ACTION ITEM: Exact wording is required: transcribe all the entries and leave the images out.

[Items from a dataset]
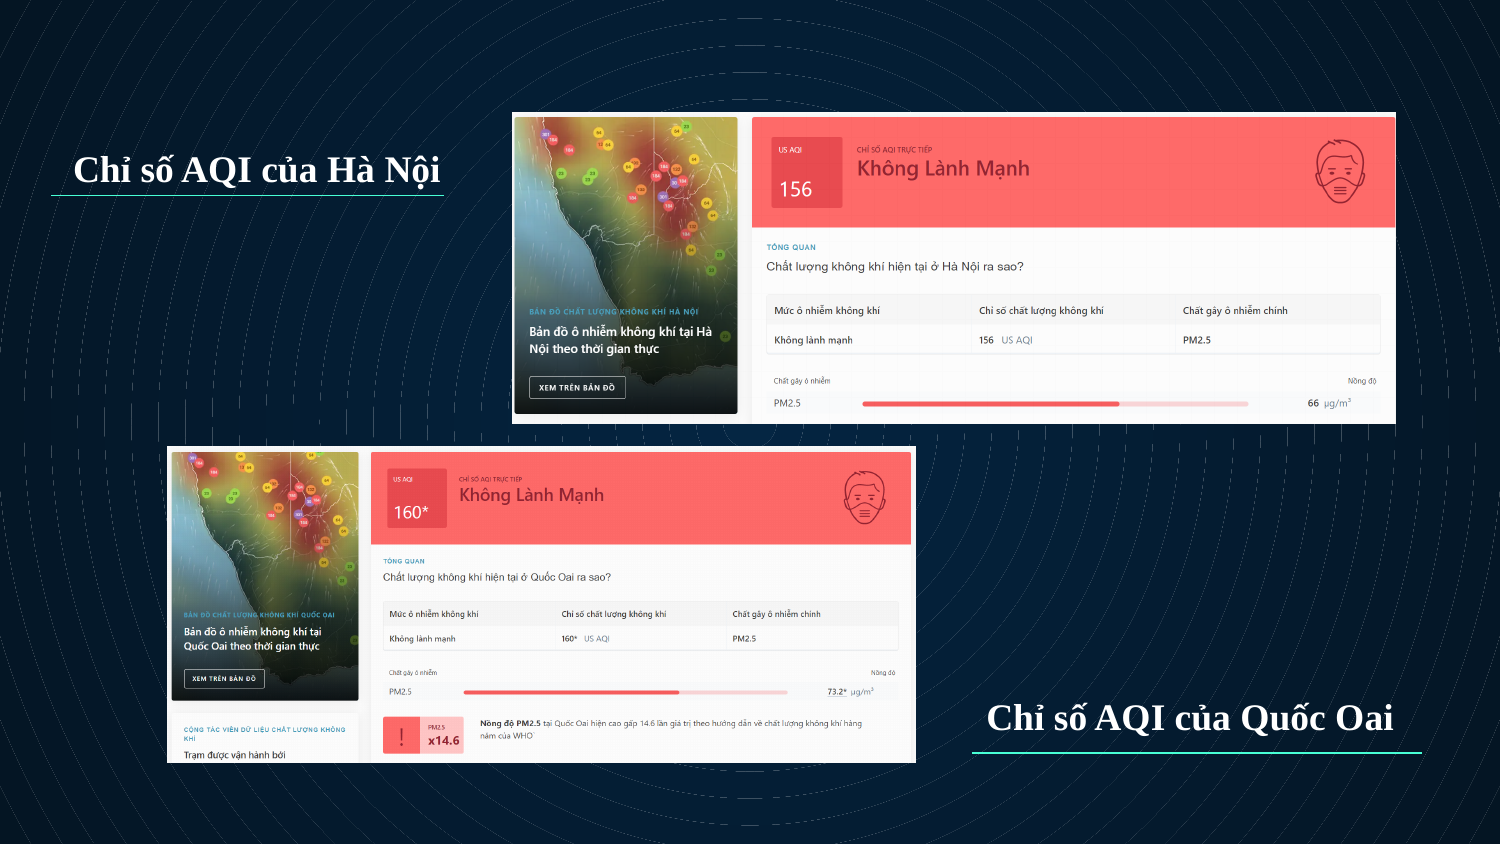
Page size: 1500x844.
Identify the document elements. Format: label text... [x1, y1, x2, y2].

picture [512, 112, 1396, 424]
title Chỉ số AQI của Hà Nội [51, 105, 473, 206]
text_box Chỉ số AQI của Quốc Oai [957, 653, 1423, 754]
picture [166, 445, 916, 763]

ANSWER BOX:
Page size: 1500x844.
Identify the document elements. Format: label text... [x1, y1, x2, y2].

picture [512, 112, 1396, 424]
title Chỉ số AQI của Hà Nội [51, 105, 473, 206]
text_box Chỉ số AQI của Quốc Oai [957, 653, 1423, 754]
picture [166, 445, 916, 763]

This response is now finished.